In particular, they promote Barnes's contention that gas chambers
were "postwar inventions" fabricated to perpetuate the "evil image of
the Nazi empire."   
  
   By the 1970s, anti-Semites had repackaged Holocaust denial as
historical revisionism. In 1979 Willis Carto, founder of the
anti-Semitic Liberty Lobby, became a primary supporter of the
California-based Institute for Historical Review. As implied by its
name, IHR attempted to win scholarly acceptance for deniers. But its
transparent agenda, Lipstadt writes, was simply "the equivalent of
David Duke without his robes."   
  
   Holocaust revisionism has been more entrenched in German academia.

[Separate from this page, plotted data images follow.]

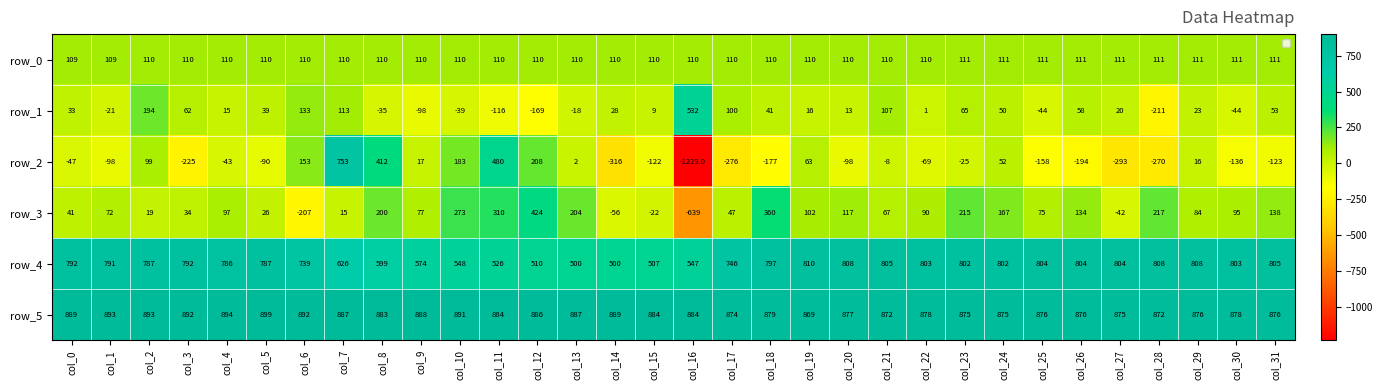

Is the value of row_2 at col_5 greater than the value of row_0 at col_12?

No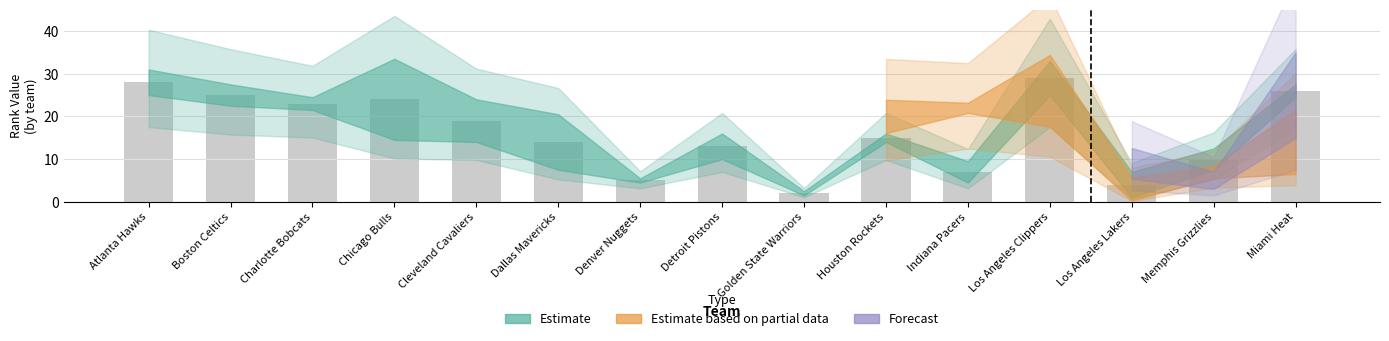

Rank the categories by value from highest to lowest.

Los Angeles Clippers, Atlanta Hawks, Miami Heat, Boston Celtics, Chicago Bulls, Charlotte Bobcats, Cleveland Cavaliers, Houston Rockets, Dallas Mavericks, Detroit Pistons, Memphis Grizzlies, Indiana Pacers, Denver Nuggets, Los Angeles Lakers, Golden State Warriors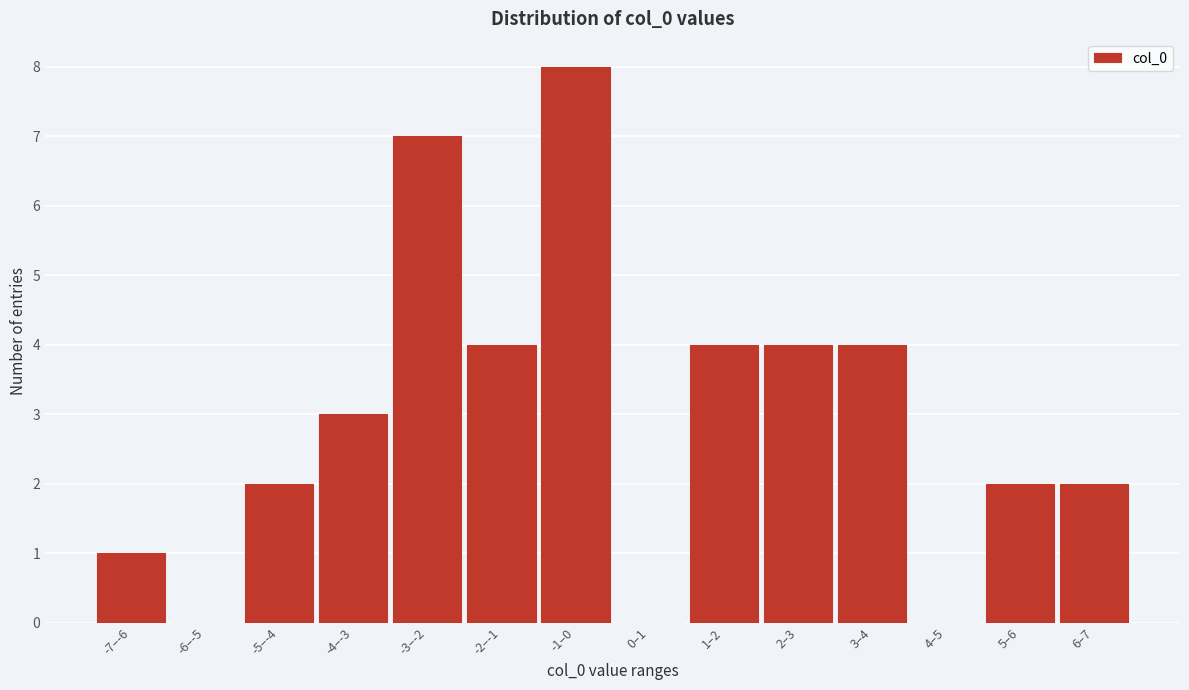

Reading right to left, list all the values displayed in this chart.

6–7=2	5–6=2	4–5=0	3–4=4	2–3=4	1–2=4	0–1=0	-1–0=8	-2–-1=4	-3–-2=7	-4–-3=3	-5–-4=2	-6–-5=0	-7–-6=1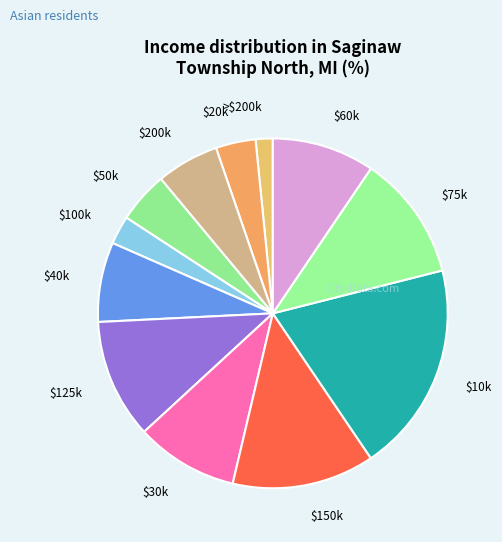

Which slice is the largest?

$10k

Lipstadt observes that President Reagan's visit to a German military
cemetery in Bitburg was a "political manifestation of this historical
tendency to try and normalize the German past...." Expanding upon
those "gray areas" of interpretation, conservative German historians
have also formulated what Lipstadt calls an "immoral equivalency" by
equating the Holocaust with other 20th-century atrocities.   
  
   But Lipstadt writes: "This is not a matter of comparative pain or
competitive suffering. It is misguided to attempt to gauge which
group endured more.... To attempt to say that all are the same is to
engage in historical distortion."   
  
   Holocaust deniers, who once were more blatant in their bigotry and
thus discredited themselves, have subtly blurred the line between
fiction and reality. "Denying the Holocaust" skillfully distinguishes
between the two, but in the process Lipstadt is, in her words,
"forced to prove" established facts.